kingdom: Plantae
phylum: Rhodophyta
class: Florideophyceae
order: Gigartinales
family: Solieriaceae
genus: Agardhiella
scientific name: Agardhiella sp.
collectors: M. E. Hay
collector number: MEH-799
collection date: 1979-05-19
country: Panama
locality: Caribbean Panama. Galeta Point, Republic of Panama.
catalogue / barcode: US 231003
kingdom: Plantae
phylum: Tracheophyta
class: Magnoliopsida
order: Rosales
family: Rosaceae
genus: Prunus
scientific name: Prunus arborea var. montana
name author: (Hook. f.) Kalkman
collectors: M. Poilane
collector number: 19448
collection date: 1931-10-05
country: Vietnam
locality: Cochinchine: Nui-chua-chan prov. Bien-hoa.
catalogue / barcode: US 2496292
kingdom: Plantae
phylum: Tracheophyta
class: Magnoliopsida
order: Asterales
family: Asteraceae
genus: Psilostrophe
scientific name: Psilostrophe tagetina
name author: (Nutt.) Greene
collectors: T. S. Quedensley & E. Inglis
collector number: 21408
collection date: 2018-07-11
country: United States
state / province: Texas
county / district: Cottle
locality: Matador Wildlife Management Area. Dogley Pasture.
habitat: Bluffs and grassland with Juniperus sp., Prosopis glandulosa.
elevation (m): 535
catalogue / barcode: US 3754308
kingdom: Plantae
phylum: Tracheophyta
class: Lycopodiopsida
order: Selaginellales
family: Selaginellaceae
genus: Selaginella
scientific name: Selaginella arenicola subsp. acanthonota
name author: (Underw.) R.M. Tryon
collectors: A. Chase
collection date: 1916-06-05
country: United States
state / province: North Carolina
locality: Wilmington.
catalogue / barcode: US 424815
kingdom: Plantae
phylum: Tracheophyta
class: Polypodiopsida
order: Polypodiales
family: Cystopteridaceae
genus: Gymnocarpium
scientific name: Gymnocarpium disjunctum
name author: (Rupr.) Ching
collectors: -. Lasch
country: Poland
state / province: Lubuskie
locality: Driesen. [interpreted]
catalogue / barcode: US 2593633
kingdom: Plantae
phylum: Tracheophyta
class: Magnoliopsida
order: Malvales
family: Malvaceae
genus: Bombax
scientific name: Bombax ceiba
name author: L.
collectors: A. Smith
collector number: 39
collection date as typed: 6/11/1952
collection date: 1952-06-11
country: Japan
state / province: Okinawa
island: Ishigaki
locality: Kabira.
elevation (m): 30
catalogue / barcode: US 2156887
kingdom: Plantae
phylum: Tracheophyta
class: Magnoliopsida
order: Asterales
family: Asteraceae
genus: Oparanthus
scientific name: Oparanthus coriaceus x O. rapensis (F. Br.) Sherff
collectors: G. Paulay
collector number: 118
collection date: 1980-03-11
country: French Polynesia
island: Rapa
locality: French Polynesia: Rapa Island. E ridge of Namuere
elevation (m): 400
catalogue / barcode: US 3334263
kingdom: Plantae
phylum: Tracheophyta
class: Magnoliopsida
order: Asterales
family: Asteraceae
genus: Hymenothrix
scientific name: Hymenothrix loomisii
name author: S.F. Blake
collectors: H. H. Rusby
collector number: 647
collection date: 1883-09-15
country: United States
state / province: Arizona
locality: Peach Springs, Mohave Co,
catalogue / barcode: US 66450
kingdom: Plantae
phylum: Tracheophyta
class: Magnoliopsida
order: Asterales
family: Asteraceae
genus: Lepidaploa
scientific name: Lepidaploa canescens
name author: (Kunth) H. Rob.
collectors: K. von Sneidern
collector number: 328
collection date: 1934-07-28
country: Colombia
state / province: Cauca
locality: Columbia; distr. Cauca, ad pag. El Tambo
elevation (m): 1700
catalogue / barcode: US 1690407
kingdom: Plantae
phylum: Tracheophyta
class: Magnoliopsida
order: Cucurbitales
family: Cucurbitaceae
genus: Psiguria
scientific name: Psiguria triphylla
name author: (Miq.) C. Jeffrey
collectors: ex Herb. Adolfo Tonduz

• Instructions to follow: Print all of the records above line for line, with no changes.

• Output below:
kingdom: Plantae
phylum: Rhodophyta
class: Florideophyceae
order: Gigartinales
family: Solieriaceae
genus: Agardhiella
scientific name: Agardhiella sp.
collectors: M. E. Hay
collector number: MEH-799
collection date: 1979-05-19
country: Panama
locality: Caribbean Panama. Galeta Point, Republic of Panama.
catalogue / barcode: US 231003
kingdom: Plantae
phylum: Tracheophyta
class: Magnoliopsida
order: Rosales
family: Rosaceae
genus: Prunus
scientific name: Prunus arborea var. montana
name author: (Hook. f.) Kalkman
collectors: M. Poilane
collector number: 19448
collection date: 1931-10-05
country: Vietnam
locality: Cochinchine: Nui-chua-chan prov. Bien-hoa.
catalogue / barcode: US 2496292
kingdom: Plantae
phylum: Tracheophyta
class: Magnoliopsida
order: Asterales
family: Asteraceae
genus: Psilostrophe
scientific name: Psilostrophe tagetina
name author: (Nutt.) Greene
collectors: T. S. Quedensley & E. Inglis
collector number: 21408
collection date: 2018-07-11
country: United States
state / province: Texas
county / district: Cottle
locality: Matador Wildlife Management Area. Dogley Pasture.
habitat: Bluffs and grassland with Juniperus sp., Prosopis glandulosa.
elevation (m): 535
catalogue / barcode: US 3754308
kingdom: Plantae
phylum: Tracheophyta
class: Lycopodiopsida
order: Selaginellales
family: Selaginellaceae
genus: Selaginella
scientific name: Selaginella arenicola subsp. acanthonota
name author: (Underw.) R.M. Tryon
collectors: A. Chase
collection date: 1916-06-05
country: United States
state / province: North Carolina
locality: Wilmington.
catalogue / barcode: US 424815
kingdom: Plantae
phylum: Tracheophyta
class: Polypodiopsida
order: Polypodiales
family: Cystopteridaceae
genus: Gymnocarpium
scientific name: Gymnocarpium disjunctum
name author: (Rupr.) Ching
collectors: -. Lasch
country: Poland
state / province: Lubuskie
locality: Driesen. [interpreted]
catalogue / barcode: US 2593633
kingdom: Plantae
phylum: Tracheophyta
class: Magnoliopsida
order: Malvales
family: Malvaceae
genus: Bombax
scientific name: Bombax ceiba
name author: L.
collectors: A. Smith
collector number: 39
collection date as typed: 6/11/1952
collection date: 1952-06-11
country: Japan
state / province: Okinawa
island: Ishigaki
locality: Kabira.
elevation (m): 30
catalogue / barcode: US 2156887
kingdom: Plantae
phylum: Tracheophyta
class: Magnoliopsida
order: Asterales
family: Asteraceae
genus: Oparanthus
scientific name: Oparanthus coriaceus x O. rapensis (F. Br.) Sherff
collectors: G. Paulay
collector number: 118
collection date: 1980-03-11
country: French Polynesia
island: Rapa
locality: French Polynesia: Rapa Island. E ridge of Namuere
elevation (m): 400
catalogue / barcode: US 3334263
kingdom: Plantae
phylum: Tracheophyta
class: Magnoliopsida
order: Asterales
family: Asteraceae
genus: Hymenothrix
scientific name: Hymenothrix loomisii
name author: S.F. Blake
collectors: H. H. Rusby
collector number: 647
collection date: 1883-09-15
country: United States
state / province: Arizona
locality: Peach Springs, Mohave Co,
catalogue / barcode: US 66450
kingdom: Plantae
phylum: Tracheophyta
class: Magnoliopsida
order: Asterales
family: Asteraceae
genus: Lepidaploa
scientific name: Lepidaploa canescens
name author: (Kunth) H. Rob.
collectors: K. von Sneidern
collector number: 328
collection date: 1934-07-28
country: Colombia
state / province: Cauca
locality: Columbia; distr. Cauca, ad pag. El Tambo
elevation (m): 1700
catalogue / barcode: US 1690407
kingdom: Plantae
phylum: Tracheophyta
class: Magnoliopsida
order: Cucurbitales
family: Cucurbitaceae
genus: Psiguria
scientific name: Psiguria triphylla
name author: (Miq.) C. Jeffrey
collectors: ex Herb. Adolfo Tonduz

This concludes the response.